Proprios mauvais joueurs

L’Union nationale de la propriété immobilière porte plainte contre les aides au parc HLM, qu’elle accuse de concurrence déloyale.

Clémence Glon  • 12 juillet 2012 abonné·es

Les HLM manquent. La faute aux classes moyennes qui accaparent les logements sociaux, au détriment des plus pauvres et des bailleurs privés. C’est la réponse toute trouvée de l’Union nationale de la propriété immobilière (UNPI), qui, le 5 mai dernier, a déposé une plainte – dévoilée le 2 juillet – devant la Commission européenne contre les aides publiques accordées aux HLM, pour concurrence déloyale.

Chiffres à l’appui, l’UNPI estime dans un communiqué que ces aides « créent des distorsions de concurrence injustifiées tout en prouvant leur inefficacité au regard du but poursuivi : le logement des plus démunis ». Selon l’association de propriétaires, 380 000 ménages dont les revenus sont supérieurs à 4 000 euros par mois vivraient dans une habitation à loyer modéré. Des chiffres largement discutables – voire erronés – comme l’explique Laurent Ghekiere, représentant auprès de l’Union européenne de l’Union sociale pour l’habitat (USH) : « L’UNPI mélange trois catégories de données : le parc HLM, le parc privé locatif qui appartient à la municipalité et qui n’est pas du logement social, et les immeubles à loyer normal (ILN). »

Selon l’Insee, le parc social abriterait près de 200 000 foyers aux revenus supérieurs à 4 000 euros mensuels. Un chiffre encore important, qui s’explique par le fait que ces habitants ont vu leur situation évoluer après l’obtention du logement. Pour rectifier le tir, les offices HLM leur appliquent alors un surloyer. « Ces surloyers permettent de diminuer les loyers de familles plus modestes. Ils créent également de la mixité », explique Jean-Baptiste Ayrault, président du Droit au logement (DAL). Pour l’association, les critères d’attribution des logements sociaux demeurent trop variables selon les réservataires (État, mairies et autres financeurs). « Une demande peut prendre six mois à dix ans », poursuit Jean-Baptiste Ayrault. Mais la levée de l’opacité sur la façon dont sont attribués les logements sociaux n’est pas la préoccupation première de l’UNPI. « Très clairement, l’UNPI souhaiterait maintenir les prix exorbitants du locatif privé en gardant la clientèle la plus aisée », considère Jean-Baptiste Ayrault.

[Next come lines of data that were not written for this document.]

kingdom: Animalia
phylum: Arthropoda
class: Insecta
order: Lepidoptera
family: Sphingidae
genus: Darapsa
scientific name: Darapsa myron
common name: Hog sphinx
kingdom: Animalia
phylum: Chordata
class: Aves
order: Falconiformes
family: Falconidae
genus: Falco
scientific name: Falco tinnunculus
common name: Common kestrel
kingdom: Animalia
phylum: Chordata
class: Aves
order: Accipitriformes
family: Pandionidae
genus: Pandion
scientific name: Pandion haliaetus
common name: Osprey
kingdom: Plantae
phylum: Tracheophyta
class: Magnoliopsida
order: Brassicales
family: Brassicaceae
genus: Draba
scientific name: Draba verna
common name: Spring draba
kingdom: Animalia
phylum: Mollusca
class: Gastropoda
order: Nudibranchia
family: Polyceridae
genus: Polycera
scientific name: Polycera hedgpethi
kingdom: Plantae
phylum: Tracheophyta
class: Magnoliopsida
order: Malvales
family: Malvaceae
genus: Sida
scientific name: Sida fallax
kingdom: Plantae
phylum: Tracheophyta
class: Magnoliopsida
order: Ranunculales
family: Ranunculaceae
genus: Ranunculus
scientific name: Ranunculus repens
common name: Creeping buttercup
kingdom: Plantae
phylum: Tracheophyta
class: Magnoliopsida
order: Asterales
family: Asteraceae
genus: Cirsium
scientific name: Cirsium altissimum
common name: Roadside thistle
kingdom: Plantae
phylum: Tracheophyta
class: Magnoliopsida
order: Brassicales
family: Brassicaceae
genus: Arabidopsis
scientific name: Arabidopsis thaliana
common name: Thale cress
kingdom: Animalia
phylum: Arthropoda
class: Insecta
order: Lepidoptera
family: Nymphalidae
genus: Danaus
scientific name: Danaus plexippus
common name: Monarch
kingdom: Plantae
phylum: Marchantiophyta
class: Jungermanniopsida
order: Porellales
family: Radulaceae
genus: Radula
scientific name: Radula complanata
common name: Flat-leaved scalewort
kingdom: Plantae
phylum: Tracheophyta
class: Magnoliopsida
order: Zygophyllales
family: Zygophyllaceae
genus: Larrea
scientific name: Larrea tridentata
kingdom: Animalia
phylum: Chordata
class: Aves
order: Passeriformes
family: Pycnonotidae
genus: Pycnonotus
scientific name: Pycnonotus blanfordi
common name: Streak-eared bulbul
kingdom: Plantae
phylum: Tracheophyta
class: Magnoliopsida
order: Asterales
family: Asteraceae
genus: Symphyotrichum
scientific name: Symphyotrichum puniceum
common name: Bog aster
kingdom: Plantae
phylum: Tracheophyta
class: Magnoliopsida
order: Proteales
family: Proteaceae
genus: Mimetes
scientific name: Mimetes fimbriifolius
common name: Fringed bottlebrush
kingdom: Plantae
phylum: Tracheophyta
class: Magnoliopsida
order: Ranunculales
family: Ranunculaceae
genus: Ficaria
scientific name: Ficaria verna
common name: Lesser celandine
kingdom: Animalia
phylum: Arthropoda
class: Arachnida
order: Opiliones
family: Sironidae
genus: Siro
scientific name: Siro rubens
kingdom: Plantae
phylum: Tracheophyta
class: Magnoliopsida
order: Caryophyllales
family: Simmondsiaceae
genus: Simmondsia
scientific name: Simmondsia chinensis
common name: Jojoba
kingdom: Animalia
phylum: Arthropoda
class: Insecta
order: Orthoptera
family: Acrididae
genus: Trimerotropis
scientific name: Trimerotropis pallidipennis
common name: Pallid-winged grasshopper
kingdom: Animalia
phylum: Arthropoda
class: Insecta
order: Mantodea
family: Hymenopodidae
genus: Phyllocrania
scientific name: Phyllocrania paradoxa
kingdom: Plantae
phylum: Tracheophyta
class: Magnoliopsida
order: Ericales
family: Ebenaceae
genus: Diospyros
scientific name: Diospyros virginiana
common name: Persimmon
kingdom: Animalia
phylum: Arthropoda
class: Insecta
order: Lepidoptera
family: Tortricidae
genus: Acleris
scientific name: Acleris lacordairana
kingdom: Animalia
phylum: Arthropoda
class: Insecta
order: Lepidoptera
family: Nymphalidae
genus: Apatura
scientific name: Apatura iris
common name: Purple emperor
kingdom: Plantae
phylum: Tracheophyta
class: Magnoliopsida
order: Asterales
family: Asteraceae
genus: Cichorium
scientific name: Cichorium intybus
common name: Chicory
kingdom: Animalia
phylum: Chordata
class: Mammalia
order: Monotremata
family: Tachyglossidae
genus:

Des propriétaires privés aux Pays-Bas et en Suède s’étaient déjà tournés vers la Commission européenne pour déposer des plaintes similaires. Dans les deux cas, les critères d’attribution des logements sociaux ont été revus. « Aux Pays-Bas, un plafond de revenus a été introduit, rappelle Laurent Ghekiere. Quant à l’État suédois, il a préféré sortir le logement social des services d’intérêt général, et placer au même niveau coopérateurs HLM et commerciaux. » Mais contrairement à ces deux pays, la France a déjà des critères d’attribution précis basés sur le revenu et le nombre d’enfants.

La loi Boutin, sur la mobilisation pour le logement et la lutte contre l’exclusion, votée en mars 2009, prévoit par ailleurs qu’à partir de 2014, un foyer qui touchera plus de deux fois le seuil de revenus toléré dans les logements sociaux devra déménager dans les trois années à venir. « Cela a été difficile à mettre en place. Il n’est pas question d’expulser les 10 000 familles concernées », précise Laurent Ghekiere. La Commission européenne mettra plusieurs mois pour juger si la plainte pour concurrence déloyale est recevable. « Elle ne pourra que constater la frontière nette entre parc social et logements privés en France, rassure Laurent Ghekiere. L’UNPI continue simplement sa campagne médiatique de dénigrement des HLM ».